*WORK ORDER A*
Copy these lines exactly as they appear, beginning at the start of the entries and continuing through the line that contains "زمانی که داده‌های", with both ends included.

*SOURCE EXTRACT*
• • •
# Drill ship Proteus



## Lady J (Jul 14, 2013)

Ventured out Thursday afternoon out of Ft Morgan looking for the elusive YFT and was not disappointed. Stopped at Marlin rig on the way and tried to jig up some BFT as bait, nothing doing. Stayed there about 30 min and continued on to the Proteus. Arrived to clear water, full of flying fish. The drill ship had it's thrusters on full blast because she was throwing some 8-10' swells on one side. It was a long slow nite for YFT and as usual we could have sunk the boat with BFT's. The YFT bite was slow thru the nite and just before dawn we caught this slob. Took a bit over an hour to get him to the boat and it wasn't till he hit the deck that we realized we had a Big Eye. Well after high fives all round, we started trolling and hooked up with several schoolie sized YFT's. Heard on the radio that at least one boat there caught some 100# plus YFT. Our Big Eye weighed in at 161lbs. Another good trip to the Proteus. Tight Lines.
• • •
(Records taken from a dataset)
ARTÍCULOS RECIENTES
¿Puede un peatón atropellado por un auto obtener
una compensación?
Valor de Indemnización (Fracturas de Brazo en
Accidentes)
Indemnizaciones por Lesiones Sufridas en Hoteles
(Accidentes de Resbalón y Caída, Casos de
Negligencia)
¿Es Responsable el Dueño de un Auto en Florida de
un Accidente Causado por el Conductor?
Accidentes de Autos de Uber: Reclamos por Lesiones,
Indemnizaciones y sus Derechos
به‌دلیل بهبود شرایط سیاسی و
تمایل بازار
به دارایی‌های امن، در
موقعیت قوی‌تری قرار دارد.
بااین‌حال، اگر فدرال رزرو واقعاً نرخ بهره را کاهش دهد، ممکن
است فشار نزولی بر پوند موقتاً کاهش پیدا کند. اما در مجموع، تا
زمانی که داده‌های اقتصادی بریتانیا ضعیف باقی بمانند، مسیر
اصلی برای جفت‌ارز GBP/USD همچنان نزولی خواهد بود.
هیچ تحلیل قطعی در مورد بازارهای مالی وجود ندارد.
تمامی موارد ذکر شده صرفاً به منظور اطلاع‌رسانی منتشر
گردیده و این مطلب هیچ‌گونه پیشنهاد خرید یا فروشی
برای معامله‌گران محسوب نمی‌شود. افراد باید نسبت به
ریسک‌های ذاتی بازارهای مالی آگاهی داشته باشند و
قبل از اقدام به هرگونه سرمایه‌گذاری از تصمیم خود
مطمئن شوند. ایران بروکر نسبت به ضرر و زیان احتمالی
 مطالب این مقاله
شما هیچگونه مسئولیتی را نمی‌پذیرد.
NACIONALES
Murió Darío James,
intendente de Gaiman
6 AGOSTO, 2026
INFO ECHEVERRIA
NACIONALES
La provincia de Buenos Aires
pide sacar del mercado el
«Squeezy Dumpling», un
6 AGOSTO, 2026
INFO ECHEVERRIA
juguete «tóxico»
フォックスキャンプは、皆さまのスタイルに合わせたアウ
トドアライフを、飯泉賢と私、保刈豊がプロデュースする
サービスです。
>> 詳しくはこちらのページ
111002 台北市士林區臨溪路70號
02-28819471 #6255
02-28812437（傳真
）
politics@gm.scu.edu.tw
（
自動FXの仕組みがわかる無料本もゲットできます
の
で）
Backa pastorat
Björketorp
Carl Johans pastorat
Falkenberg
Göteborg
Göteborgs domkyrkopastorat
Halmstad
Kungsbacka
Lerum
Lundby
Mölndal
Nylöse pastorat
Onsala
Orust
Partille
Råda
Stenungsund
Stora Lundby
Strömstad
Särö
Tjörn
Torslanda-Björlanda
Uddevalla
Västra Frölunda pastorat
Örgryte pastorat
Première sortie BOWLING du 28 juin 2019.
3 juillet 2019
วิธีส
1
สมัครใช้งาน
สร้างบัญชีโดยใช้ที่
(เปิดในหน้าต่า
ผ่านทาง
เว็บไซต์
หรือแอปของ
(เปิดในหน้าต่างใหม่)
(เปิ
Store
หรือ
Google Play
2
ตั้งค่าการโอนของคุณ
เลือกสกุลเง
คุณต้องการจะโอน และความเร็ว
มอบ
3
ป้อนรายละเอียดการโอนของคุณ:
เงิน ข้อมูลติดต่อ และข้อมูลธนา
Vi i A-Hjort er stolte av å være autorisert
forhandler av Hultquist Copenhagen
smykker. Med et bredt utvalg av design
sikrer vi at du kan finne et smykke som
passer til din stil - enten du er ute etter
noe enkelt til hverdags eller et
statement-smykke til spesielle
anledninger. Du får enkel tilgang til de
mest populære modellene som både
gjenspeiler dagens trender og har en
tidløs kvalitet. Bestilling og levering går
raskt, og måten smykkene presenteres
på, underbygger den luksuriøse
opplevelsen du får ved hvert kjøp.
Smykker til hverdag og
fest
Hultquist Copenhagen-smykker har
• • •
*WORK ORDER B*
Decide whether each statement below agrees with the fishing report about the drill ship Proteus. Answer yes or no for each, and quote the words from the report that settle it.
(i) The Big Eye the boat landed weighed 161 pounds.
(ii) The crew caught bait fish at the Marlin rig on the way out.
(iii) Bringing the large fish to the boat took less than half an hour.

*OUTPUT A*
ARTÍCULOS RECIENTES
¿Puede un peatón atropellado por un auto obtener
una compensación?
Valor de Indemnización (Fracturas de Brazo en
Accidentes)
Indemnizaciones por Lesiones Sufridas en Hoteles
(Accidentes de Resbalón y Caída, Casos de
Negligencia)
¿Es Responsable el Dueño de un Auto en Florida de
un Accidente Causado por el Conductor?
Accidentes de Autos de Uber: Reclamos por Lesiones,
Indemnizaciones y sus Derechos
به‌دلیل بهبود شرایط سیاسی و
تمایل بازار
به دارایی‌های امن، در
موقعیت قوی‌تری قرار دارد.
بااین‌حال، اگر فدرال رزرو واقعاً نرخ بهره را کاهش دهد، ممکن
است فشار نزولی بر پوند موقتاً کاهش پیدا کند. اما در مجموع، تا
زمانی که داده‌های اقتصادی بریتانیا ضعیف باقی بمانند، مسیر

*OUTPUT B*
(i) Yes: "Our Big Eye weighed in at 161lbs."
(ii) No: "tried to jig up some BFT as bait, nothing doing."
(iii) No: "Took a bit over an hour to get him to the boat"